Et c’est assez vrai. Aujourd’hui, le suivi d’un référentiel et la maîtrise du logiciel de calcul d’ACV ne sont plus que des commodité. La qualité d’une ACV vient donc principalement des hypothèses et de la capacité de l’auteur à mener à bien sa collecte de donnée.

2 types de données en ACV

Il y a 2 types de données d’entrée:

  • les données primaires: directement collectées sur le terrain et spécifiques à l’objet d’étude
  • les données secondaires: données moyennes, statistiques sectorielles… ou simple hypothèse majorante.

On reconnaît d’ailleurs un acviste expert de son domaine à sa capacité à définir de bonnes données secondaires et à ne solliciter le terrain que pour quelques données primaires: les hotspots et les différentiations technologiques.

Mais revenons à notre sujet:

Comment obtenir rapidement et efficacement de bonnes données primaires en ACV?

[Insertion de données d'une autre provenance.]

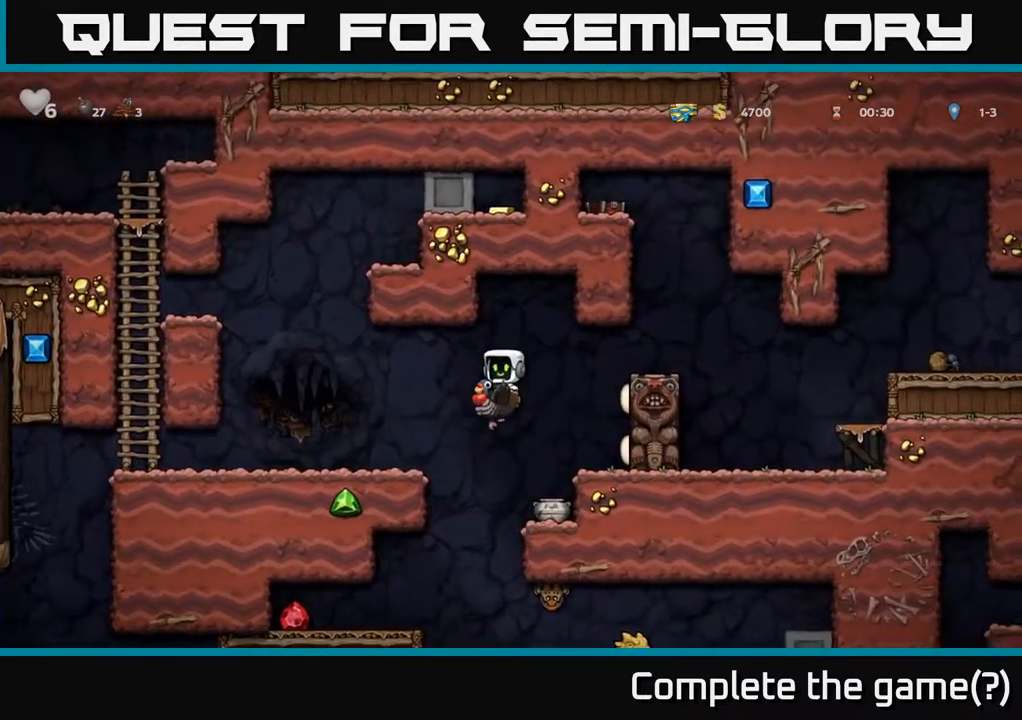
{"buttons": [], "left_stick": "left", "right_stick": "center", "events": [[167, "left_stick", "left"], [283, "A", "down"], [400, "A", "up"]]}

La collecte de donnée en ACV, c’est comme la pêche, il existe 3 techniques:

  • La collecte au filet
  • la collecte à la ligne
  • L’élevage de données

La collecte de donnée au filet

La pêche aux données au filet est la manière la plus classique de faire une collecte de données. Elle consiste à fournir  au producteur un fichier Excel de collecte très vaste et qui a vocation à être exhaustif. 

Voici un template de fichier de collecte de donnée d’ACV typique.

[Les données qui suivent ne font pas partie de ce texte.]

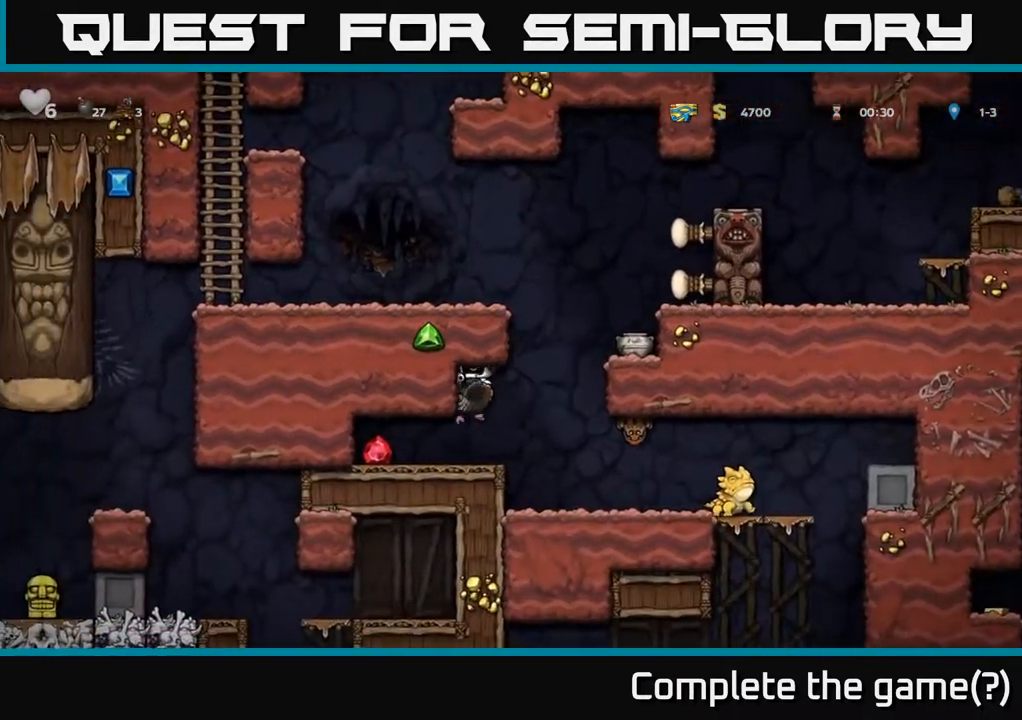
{"buttons": [], "left_stick": "up", "right_stick": "center", "events": [[500, "left_stick", "up"]]}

On reconnaît ces fichiers de collecte à leur format en tableau.

Très utilisés dans les débuts de l’ACV et encore largement dans les cabinets de conseil, ces templates sont utiles quand on ne sait pas ce que l’on cherche… ou que l’on souhaite minimiser l’énergie de personnalisation de ces fichiers.

Attention: chaque processus doit avoir son propre onglet où il est exprimé clairement la quantité de référence pour laquelle les flux sont demandés (e.g. Une année de production, 1 kg de matière traitée,…)

Avec des producteurs de donnée motivés et maîtrisant parfaitement leurs process, cela peut donner de beaux résultats. Des fichiers de collecte globaux ont l’avantage de permettre parfois d’identifier des potentiels impacts auquels nous n’aurions pas pensé. Ils déresponsabilisent également l’auteur de ne pas avoir demandé les bonnes donnée au producteur… car il a demandé toutes les données.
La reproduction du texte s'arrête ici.